Open source: AiiDA is developed publicly on the aiida-core GitHub repository and is released under the MIT open source license, making it suitable for use both in academic and commercial settings. We are strong supporters of open source software; nevertheless, AiiDA plugins can connect both to open source and commercial codes, and plugin developers can make the choice to develop their plugin privately or under different licenses if they want to.

AiiDA is a python infrastructure which supports both python 2 and python 3, and it is designed to be easily enriched by plugins that add support for simulation codes, provide automation workflows, or extend data type capabilities.

DATA STORAGE AND QUERYING

Data are stored both in a file repository and in a PostgreSQL database for efficient querying. The data does not only contain the raw and parsed inputs and outputs, but also the whole provenance graph. Sharing is enabled by export functionalities to export the full provenance graph or parts of it and reimport it in a different AiiDA instance. Subgraphs are always guaranteed to be exported by keeping the graph consistency with all critical information, and to enable delta-uploads and transfers.

This directed graph is stored in the database; AiiDA provides a QueryBuilder engine to enable to express general graph queries with filtering and projections in a simple and uniform python-like syntax, without the need to know SQL or the underlying design of the database. The AiiDA ORM leverages the Django and SQLAlchemy python ORMs for the connection to the PostgreSQL database.

ENGINE

AiiDA defines a rich and powerful workflow language that allows declarative definition of inputs, outputs, error codes and the outline of the code, making it self-documenting, and enabling automatic input and output validation and automatic documentation generation features.

In addition, AiiDA provides python decorators that make it straightforward, by just adding one line of code, to convert any python function (used e.g. for pre- or post-processing) into an AiiDA process, that gets automatically tracked in the AiiDA provenance graph along with links to its inputs and outputs.

The engine that automates the simulations and the workflows is based on an event queue (using RabbitMQ as the queue manager) to enable "real-time" instantaneous reaction to events, like submission or completion of a calculation.
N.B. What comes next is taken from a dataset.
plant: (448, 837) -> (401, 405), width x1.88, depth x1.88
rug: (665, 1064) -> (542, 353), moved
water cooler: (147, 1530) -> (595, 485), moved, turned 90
It is also empowered by advanced algorithms to provide sustained throughput on HPC resources with automatic rate-limiting and batching of connections to avoid overloading. Additional algorithms ensure robustness to downtimes and temporary failures, with an exponential backoff mechanism and the possibility to pause and restart any process.

The engine is run by a multi-slot, multi-process daemon managed via the Circus python library. Control of the workflow is maintained centrally, allowing for stopping and restarting/rebooting the AiiDA server without any data loss; the engine will pick up the workflow and continue execution from where it was left off (while e.g. simulations continue to run on HPC supercomputers).